Instructions to follow> Extract the run of lines that starts at the top of the records below and ends at the line with "hfov_deg: 106.2", keeping both ends and excluding pictures.
------ Records shown
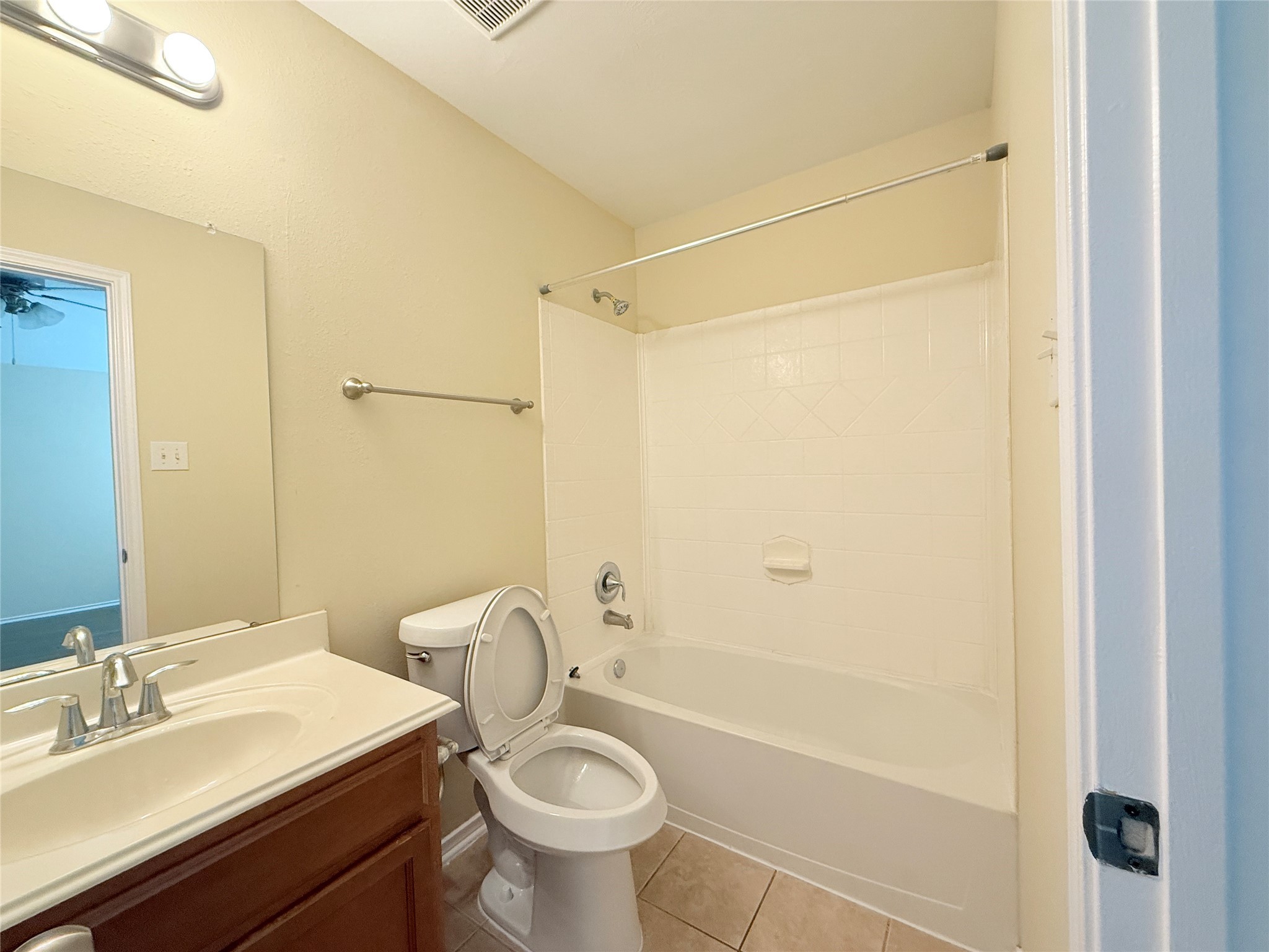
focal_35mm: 14
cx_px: 634
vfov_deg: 85.7
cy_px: 476
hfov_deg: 102.1
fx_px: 513
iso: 250
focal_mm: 2.22
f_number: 2.2
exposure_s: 1/120
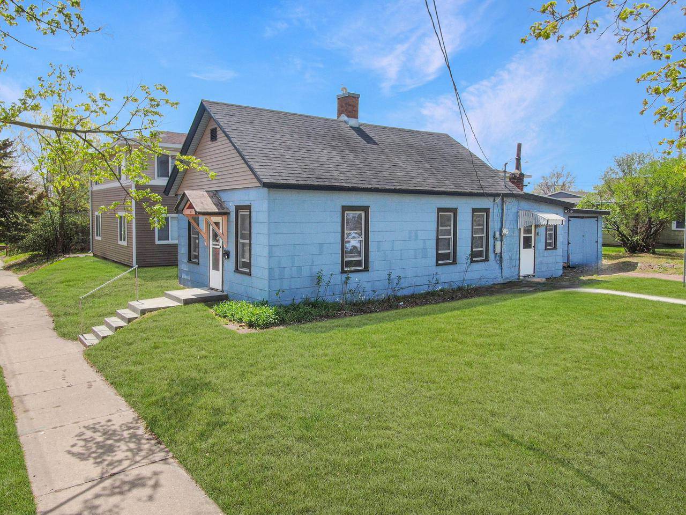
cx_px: 343
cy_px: 258
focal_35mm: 24
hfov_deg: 71.6
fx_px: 476
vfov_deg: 56.8
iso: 100
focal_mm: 4.39
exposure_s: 1/1250
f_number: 2.8
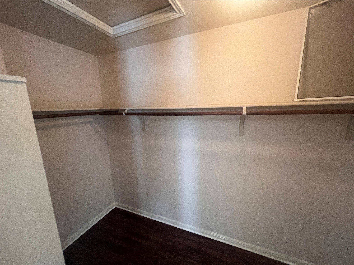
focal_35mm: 13
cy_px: 132
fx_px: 133
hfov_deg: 106.2
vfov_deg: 89.9
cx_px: 177
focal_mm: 1.57
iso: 320
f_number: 1.8
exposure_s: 1/60
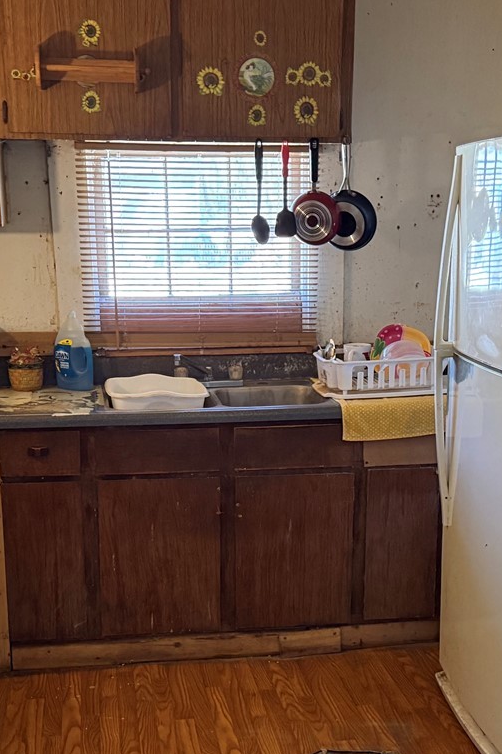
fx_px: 1110
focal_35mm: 53
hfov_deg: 25.5
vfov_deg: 37.1
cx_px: 255
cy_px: 503
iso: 800
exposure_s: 1/60
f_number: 1.78
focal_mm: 6.76
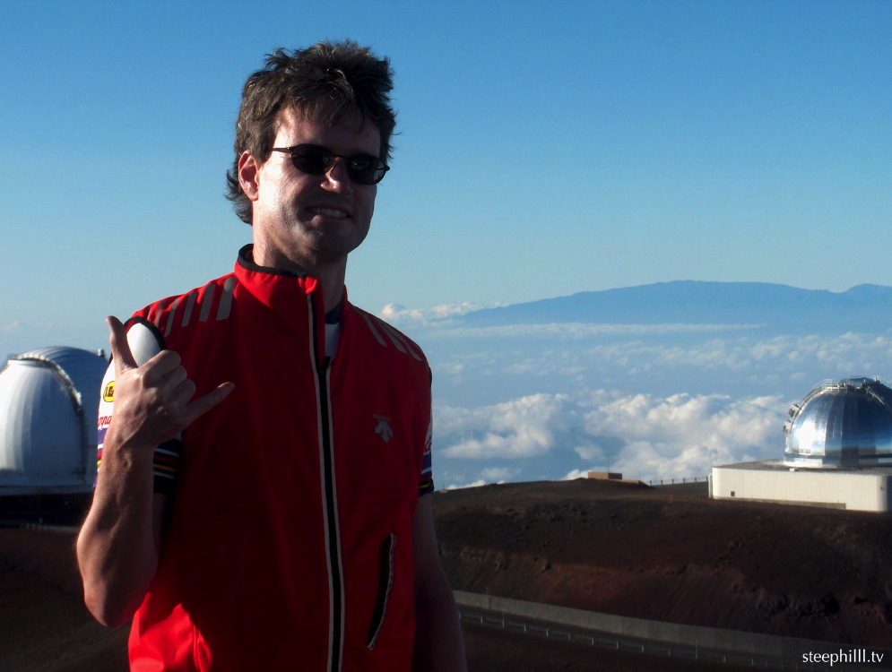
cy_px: 336
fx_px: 3020
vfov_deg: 12.7
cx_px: 446
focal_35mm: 117
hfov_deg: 16.8
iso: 100
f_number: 8.4
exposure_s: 1/275
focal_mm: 24
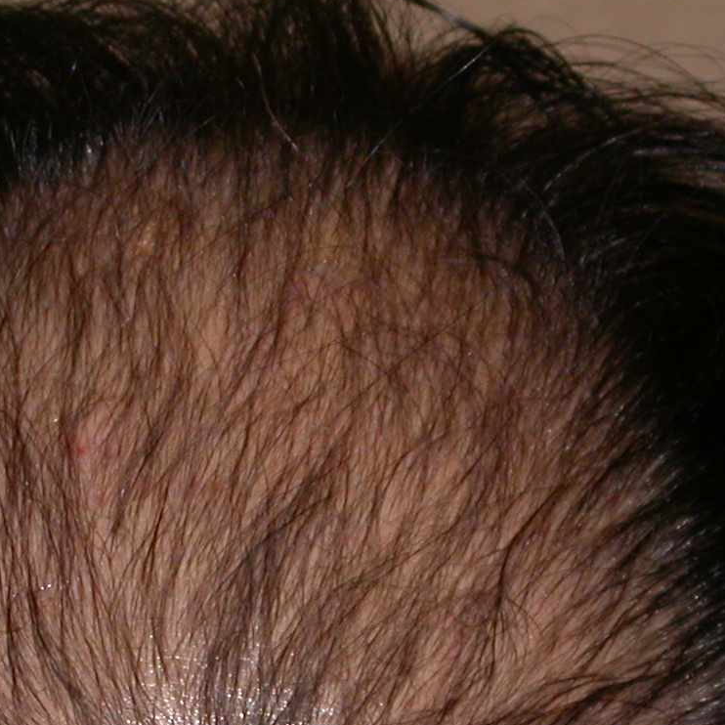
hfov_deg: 5.0
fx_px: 8341
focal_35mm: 352
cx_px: 262
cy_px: 806
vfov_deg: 5.0
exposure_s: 1/60.3
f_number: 4.6
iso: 100
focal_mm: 26.9
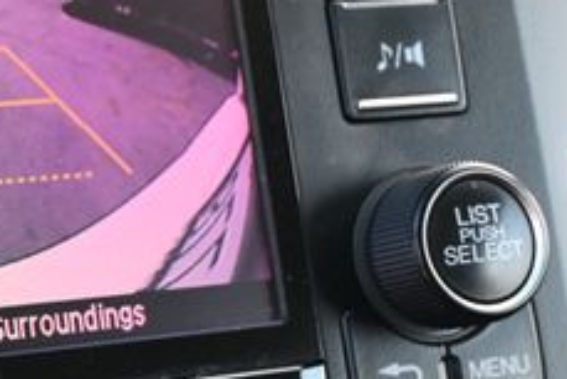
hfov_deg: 16.0
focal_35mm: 121
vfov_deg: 11.3
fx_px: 1913
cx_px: -156
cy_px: 201
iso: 720
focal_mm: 29
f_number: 4.8
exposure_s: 1/125
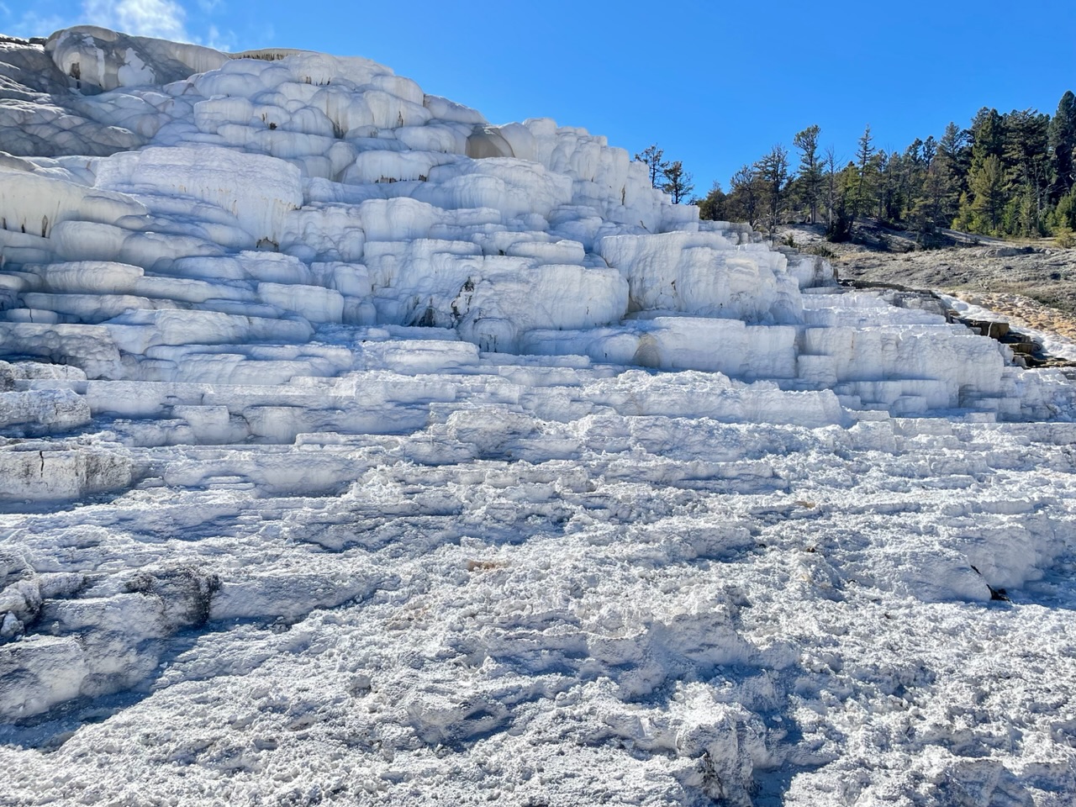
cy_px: 404
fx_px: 808
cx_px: 538
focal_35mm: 26
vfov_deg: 53.1
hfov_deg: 67.3
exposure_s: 1/1916
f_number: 1.6
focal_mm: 4.2
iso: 50
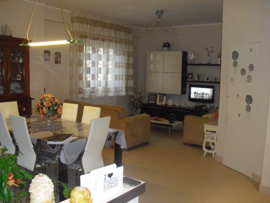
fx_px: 281
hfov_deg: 51.4
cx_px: 135
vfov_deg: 39.7
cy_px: 102
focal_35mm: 36
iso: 400
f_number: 3.1
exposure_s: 1/60
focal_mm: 6.3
------------
Written solution>
focal_35mm: 14
cx_px: 634
vfov_deg: 85.7
cy_px: 476
hfov_deg: 102.1
fx_px: 513
iso: 250
focal_mm: 2.22
f_number: 2.2
exposure_s: 1/120
cx_px: 343
cy_px: 258
focal_35mm: 24
hfov_deg: 71.6
fx_px: 476
vfov_deg: 56.8
iso: 100
focal_mm: 4.39
exposure_s: 1/1250
f_number: 2.8
focal_35mm: 13
cy_px: 132
fx_px: 133
hfov_deg: 106.2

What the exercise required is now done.